Le présent article tend à supprimer l'obligation de détention d'un titre de séjour pour les ressortissants d'un Etat membre de l'Union européenne ou de l'espace économique européen quelles que soient les raisons de leur séjour en France. Il modifie à cette fin l'article 9-1 de l'ordonnance n°45-2658 du 2 novembre 1945. Cette mesure répond à un double objectif de simplification administrative et de renforcement de la libre circulation .

D'ores et déjà, les ressortissants étrangers relevant du droit communautaire ainsi que les membres de leur famille quelle que soit leur nationalité jouissent d'un droit au séjour privilégié . Ils entrent en France sous couvert d'un simple document d'identité et peuvent séjourner en France trois mois sans condition. Lorsque le séjour est d'une durée supérieure à trois mois, le décret n°94-211 du 11 mars 1994 et l'ordonnance précitée, reprenant les textes communautaires, distinguent selon la nature du séjour.
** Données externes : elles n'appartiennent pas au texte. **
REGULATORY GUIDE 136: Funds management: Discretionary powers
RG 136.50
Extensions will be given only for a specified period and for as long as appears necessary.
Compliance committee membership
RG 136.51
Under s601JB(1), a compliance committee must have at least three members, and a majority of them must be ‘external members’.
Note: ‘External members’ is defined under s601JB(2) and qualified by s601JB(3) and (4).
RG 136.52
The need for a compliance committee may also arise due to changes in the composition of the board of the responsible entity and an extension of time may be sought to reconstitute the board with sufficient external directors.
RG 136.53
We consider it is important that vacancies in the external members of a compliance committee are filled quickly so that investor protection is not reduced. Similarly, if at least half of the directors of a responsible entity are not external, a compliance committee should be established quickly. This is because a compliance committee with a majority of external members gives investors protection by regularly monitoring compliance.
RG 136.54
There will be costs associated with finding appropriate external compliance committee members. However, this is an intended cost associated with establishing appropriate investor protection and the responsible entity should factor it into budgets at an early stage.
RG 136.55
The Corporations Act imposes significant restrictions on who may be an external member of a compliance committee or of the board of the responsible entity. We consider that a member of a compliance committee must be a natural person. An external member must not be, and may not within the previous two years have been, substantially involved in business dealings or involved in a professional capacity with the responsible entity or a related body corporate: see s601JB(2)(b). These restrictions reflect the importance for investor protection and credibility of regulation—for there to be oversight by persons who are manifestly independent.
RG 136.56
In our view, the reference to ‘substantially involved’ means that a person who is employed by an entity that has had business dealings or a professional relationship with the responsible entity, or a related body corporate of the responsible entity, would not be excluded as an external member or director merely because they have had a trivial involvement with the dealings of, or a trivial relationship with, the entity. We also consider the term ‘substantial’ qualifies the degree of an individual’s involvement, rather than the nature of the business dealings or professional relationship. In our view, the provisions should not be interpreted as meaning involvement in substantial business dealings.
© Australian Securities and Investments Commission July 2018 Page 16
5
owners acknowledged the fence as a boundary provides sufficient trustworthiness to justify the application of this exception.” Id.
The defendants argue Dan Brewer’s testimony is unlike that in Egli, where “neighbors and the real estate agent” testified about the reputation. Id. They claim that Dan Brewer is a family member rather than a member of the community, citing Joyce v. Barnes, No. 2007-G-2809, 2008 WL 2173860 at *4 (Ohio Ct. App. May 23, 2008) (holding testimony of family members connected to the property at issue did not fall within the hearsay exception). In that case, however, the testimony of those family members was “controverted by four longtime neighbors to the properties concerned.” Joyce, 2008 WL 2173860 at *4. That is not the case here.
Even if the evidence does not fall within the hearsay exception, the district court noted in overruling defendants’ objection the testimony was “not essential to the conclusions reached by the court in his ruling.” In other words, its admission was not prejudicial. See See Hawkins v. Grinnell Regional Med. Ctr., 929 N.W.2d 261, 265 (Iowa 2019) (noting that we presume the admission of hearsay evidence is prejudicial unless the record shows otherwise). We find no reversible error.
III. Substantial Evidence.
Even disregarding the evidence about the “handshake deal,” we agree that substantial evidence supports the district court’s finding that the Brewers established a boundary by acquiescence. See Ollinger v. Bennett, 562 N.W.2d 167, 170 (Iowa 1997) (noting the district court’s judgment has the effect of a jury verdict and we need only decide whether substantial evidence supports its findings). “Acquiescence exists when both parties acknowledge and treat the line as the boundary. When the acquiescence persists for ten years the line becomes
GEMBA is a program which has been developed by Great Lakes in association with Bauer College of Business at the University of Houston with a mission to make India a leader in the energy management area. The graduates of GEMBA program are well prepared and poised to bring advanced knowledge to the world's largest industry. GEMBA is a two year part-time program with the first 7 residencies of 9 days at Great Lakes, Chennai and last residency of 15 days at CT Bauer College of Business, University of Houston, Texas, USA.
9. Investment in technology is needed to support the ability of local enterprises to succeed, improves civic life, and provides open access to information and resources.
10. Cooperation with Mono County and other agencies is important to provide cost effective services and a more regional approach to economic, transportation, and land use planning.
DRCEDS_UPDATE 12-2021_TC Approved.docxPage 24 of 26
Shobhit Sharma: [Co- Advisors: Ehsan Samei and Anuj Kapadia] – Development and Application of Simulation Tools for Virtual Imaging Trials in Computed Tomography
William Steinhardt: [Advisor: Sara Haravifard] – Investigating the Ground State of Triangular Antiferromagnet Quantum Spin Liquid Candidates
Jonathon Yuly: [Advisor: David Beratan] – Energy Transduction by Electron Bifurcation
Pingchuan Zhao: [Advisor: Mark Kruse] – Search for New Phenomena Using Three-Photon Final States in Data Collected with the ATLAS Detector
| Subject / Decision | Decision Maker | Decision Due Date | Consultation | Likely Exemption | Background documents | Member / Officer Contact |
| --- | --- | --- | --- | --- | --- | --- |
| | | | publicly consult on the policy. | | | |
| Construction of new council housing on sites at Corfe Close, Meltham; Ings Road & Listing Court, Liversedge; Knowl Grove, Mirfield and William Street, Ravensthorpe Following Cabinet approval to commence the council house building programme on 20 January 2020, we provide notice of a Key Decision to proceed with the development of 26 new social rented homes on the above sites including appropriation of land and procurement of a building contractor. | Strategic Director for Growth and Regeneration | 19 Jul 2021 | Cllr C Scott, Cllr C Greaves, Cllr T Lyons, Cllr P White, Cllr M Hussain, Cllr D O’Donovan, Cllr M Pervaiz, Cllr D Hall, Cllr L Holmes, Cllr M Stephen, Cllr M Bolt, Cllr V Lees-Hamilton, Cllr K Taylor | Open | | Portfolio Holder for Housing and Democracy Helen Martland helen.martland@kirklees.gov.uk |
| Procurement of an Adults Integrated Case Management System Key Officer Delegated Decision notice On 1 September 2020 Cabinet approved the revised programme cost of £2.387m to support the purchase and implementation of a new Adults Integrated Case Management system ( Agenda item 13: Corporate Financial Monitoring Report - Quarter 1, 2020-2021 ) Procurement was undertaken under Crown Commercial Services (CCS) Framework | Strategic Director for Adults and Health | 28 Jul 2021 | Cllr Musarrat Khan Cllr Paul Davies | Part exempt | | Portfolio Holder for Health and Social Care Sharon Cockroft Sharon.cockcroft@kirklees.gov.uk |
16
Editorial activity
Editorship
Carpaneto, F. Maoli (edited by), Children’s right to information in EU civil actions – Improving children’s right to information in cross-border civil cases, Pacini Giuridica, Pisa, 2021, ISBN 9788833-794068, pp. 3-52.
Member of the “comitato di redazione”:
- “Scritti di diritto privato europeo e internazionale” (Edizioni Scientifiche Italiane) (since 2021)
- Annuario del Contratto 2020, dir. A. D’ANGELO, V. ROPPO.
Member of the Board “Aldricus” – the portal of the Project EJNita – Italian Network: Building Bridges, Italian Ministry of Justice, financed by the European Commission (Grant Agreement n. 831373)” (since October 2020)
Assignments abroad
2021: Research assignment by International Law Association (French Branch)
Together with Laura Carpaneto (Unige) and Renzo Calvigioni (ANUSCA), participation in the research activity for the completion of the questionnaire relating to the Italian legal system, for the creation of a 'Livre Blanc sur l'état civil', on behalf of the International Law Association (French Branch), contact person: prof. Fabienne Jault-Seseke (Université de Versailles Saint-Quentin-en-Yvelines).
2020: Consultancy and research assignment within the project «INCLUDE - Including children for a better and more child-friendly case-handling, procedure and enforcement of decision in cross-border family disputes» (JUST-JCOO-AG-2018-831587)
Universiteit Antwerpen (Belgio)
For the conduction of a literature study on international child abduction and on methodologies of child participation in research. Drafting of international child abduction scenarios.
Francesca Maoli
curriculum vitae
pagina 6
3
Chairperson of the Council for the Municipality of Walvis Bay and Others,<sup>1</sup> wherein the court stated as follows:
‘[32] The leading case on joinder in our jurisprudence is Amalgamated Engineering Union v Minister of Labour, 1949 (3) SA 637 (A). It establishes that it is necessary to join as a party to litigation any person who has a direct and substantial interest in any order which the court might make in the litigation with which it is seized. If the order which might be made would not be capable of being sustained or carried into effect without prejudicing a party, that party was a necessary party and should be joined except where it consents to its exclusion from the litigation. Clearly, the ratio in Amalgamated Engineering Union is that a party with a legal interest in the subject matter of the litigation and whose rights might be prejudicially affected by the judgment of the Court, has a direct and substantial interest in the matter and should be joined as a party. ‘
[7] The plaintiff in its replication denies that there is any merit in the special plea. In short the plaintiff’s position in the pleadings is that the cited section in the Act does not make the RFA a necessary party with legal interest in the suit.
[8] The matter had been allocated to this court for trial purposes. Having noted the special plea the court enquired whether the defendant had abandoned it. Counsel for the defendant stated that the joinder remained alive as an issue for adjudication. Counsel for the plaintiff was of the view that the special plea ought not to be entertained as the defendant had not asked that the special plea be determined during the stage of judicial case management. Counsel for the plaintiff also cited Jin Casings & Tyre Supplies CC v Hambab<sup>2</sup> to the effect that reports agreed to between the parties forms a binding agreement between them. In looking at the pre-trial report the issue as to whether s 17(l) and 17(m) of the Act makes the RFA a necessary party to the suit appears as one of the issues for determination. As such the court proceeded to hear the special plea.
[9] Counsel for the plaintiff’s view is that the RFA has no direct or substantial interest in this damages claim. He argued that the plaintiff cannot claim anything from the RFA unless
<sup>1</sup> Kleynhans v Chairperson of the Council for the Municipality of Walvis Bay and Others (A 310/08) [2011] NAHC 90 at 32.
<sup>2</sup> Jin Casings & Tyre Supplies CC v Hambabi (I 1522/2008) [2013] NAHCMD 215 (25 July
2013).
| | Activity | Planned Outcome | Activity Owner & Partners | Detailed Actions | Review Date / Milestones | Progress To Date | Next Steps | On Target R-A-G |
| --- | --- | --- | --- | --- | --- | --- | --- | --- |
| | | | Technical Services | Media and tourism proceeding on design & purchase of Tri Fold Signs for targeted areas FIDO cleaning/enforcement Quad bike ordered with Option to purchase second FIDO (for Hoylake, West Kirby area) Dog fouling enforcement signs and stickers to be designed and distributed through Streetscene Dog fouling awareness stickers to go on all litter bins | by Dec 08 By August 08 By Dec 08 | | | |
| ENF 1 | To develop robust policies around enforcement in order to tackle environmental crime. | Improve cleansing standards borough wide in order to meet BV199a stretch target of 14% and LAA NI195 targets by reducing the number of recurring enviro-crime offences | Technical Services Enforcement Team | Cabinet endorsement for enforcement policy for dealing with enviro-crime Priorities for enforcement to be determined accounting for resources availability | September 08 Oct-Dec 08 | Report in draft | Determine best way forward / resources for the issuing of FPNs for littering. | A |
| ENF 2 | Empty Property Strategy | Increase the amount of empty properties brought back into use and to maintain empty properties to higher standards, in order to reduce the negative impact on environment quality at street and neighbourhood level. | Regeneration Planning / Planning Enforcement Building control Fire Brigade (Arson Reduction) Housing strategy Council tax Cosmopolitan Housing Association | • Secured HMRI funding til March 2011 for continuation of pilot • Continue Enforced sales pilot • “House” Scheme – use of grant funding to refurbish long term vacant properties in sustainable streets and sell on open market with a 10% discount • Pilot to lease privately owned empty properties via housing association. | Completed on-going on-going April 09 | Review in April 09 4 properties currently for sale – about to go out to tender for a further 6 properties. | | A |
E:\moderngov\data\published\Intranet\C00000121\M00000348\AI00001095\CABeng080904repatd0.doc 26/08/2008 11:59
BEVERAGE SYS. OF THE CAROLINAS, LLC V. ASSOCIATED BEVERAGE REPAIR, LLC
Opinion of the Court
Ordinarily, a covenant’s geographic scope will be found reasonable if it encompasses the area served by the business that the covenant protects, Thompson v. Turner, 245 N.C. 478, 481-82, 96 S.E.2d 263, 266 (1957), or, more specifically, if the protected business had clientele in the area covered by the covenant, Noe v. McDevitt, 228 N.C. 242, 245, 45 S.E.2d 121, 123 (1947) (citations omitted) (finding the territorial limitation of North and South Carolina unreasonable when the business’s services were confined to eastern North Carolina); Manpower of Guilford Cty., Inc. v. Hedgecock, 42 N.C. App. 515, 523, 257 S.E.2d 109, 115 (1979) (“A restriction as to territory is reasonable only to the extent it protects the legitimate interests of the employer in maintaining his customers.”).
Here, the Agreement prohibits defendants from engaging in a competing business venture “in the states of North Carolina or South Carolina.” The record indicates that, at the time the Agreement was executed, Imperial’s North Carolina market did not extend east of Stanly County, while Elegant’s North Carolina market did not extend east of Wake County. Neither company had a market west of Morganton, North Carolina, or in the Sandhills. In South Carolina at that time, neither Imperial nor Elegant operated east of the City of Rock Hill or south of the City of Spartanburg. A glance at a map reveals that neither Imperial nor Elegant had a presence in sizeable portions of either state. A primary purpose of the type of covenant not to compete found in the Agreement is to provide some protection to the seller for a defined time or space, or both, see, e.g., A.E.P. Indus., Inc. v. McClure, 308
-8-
Les personnes exerçant une activité professionnelle 40( * ) en France sont mises en possession d'une carte de séjour valable dix ans. A partir du premier renouvellement, elles reçoivent une carte à validité permanente, sous réserve de réciprocité. Ces titres de séjour sont attribués et renouvelés automatiquement.

Les étudiants 41( * ) reçoivent une carte de séjour dont la durée de validité ne peut excéder un an et qui est renouvelée annuellement aussi longtemps que les conditions de ressources sont satisfaites. Une simple déclaration sur l'honneur suffit.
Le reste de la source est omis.